Let me emphasize that the problem is not the quality of the songs. It's a musically accomplished album, with some lyrics that are pure poetry. It's just the genre. I have a couple of Whiskeytown albums on my iPod and I listen to them from time to time, but country music really isn't my thing, and this CD is, well, twangy.

It could be said I'm being unfair. After all, one of the things I like and admire most about Ryan Adams is his versatility, and now it seems like I'm blaming him for trying something just because it's in a genre I don't like. And although I could argue that country music was what he started with, and that this makes this a turn back rather than progression, it's a valid criticism.
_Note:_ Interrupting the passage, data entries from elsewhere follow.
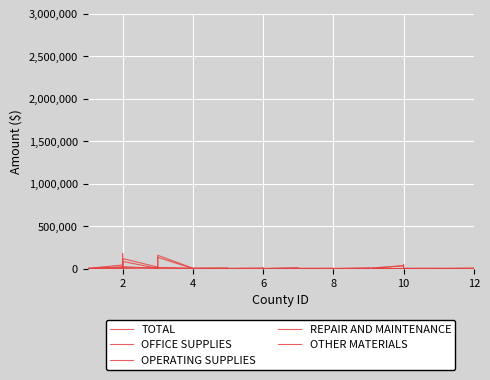

At which category does OPERATING SUPPLIES reach its first local valley?

2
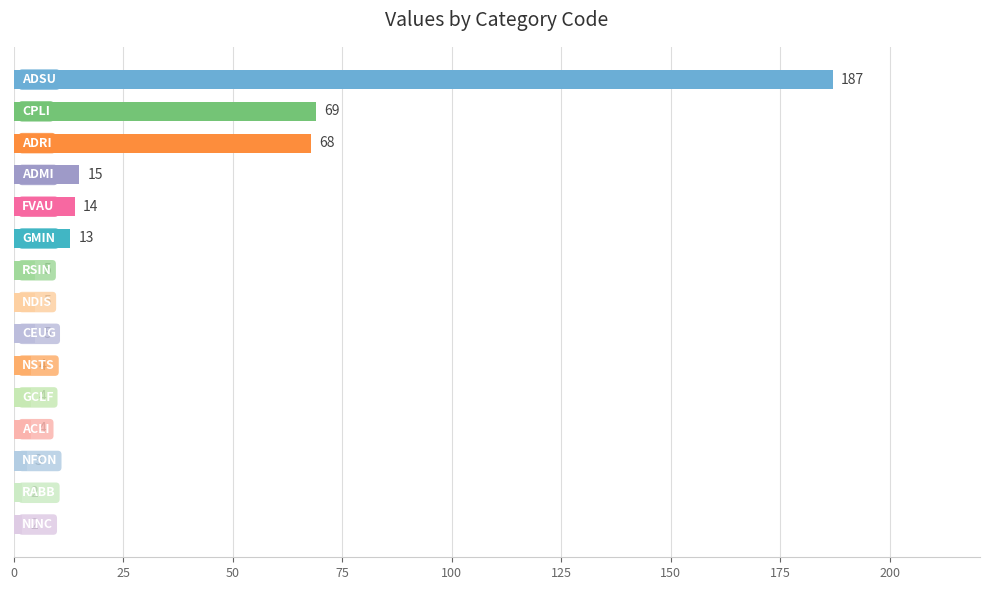

What is the value of the 5th bar from the top?

14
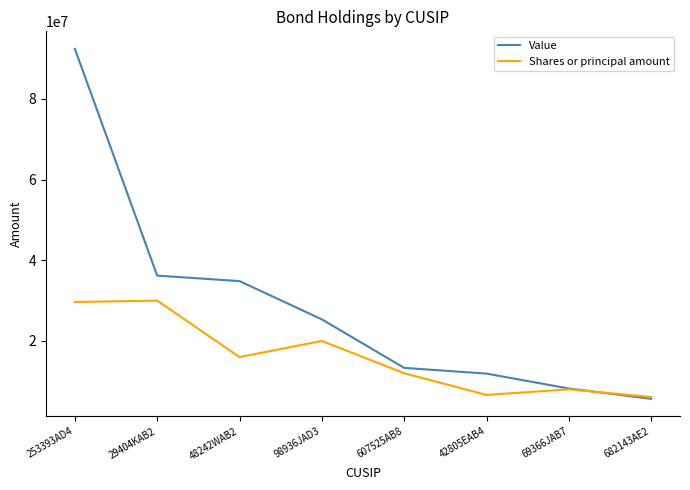

Between 98936JAD3 and 607525AB8, which series saw the biggest shift?

Value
I just really don't get into country.

I'd already decided I'd just wait to see if the third album was good, and forget this one existed. But then I heard Silver Bullets.

It's a gorgeous song. Vintage Ryan Adams, with a little bit of a country inflection, but fitting here, and not too obvious. And with the renewed confidence I got from that song, some other after it didn't seem too bad. "September" for example, has great lyrics. "Withering Heights" is also good. And the closing song, "Don't fail me now", is great.

I'm still not sold on the album. It's definitely my least favorite Ryan Adams so far. But still, two really good and two reasonably good Ryan Adams songs are something to be happy about.

And the third album? Please Ryan. Don't fail me now.